Exercise:
Going from the line that contains "as _Salt Environments_." down to the last line in the listing below, reproduce every line exactly and include no others.

Exercise data:
+===+

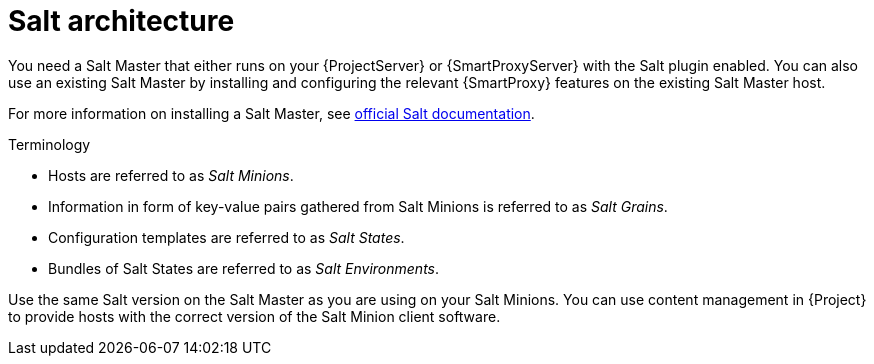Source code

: [id="Salt_Architecture_{context}"]
= Salt architecture

You need a Salt Master that either runs on your {ProjectServer} or {SmartProxyServer} with the Salt plugin enabled.
You can also use an existing Salt Master by installing and configuring the relevant {SmartProxy} features on the existing Salt Master host.

For more information on installing a Salt Master, see https://docs.saltproject.io/en/latest/contents.html[official Salt documentation].

.Terminology
* Hosts are referred to as _Salt Minions_.
* Information in form of key-value pairs gathered from Salt Minions is referred to as _Salt Grains_.
* Configuration templates are referred to as _Salt States_.
* Bundles of Salt States are referred to as _Salt Environments_.

Use the same Salt version on the Salt Master as you are using on your Salt Minions.
You can use content management in {Project} to provide hosts with the correct version of the Salt Minion client software.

+===+

Output:
* Bundles of Salt States are referred to as _Salt Environments_.

Use the same Salt version on the Salt Master as you are using on your Salt Minions.
You can use content management in {Project} to provide hosts with the correct version of the Salt Minion client software.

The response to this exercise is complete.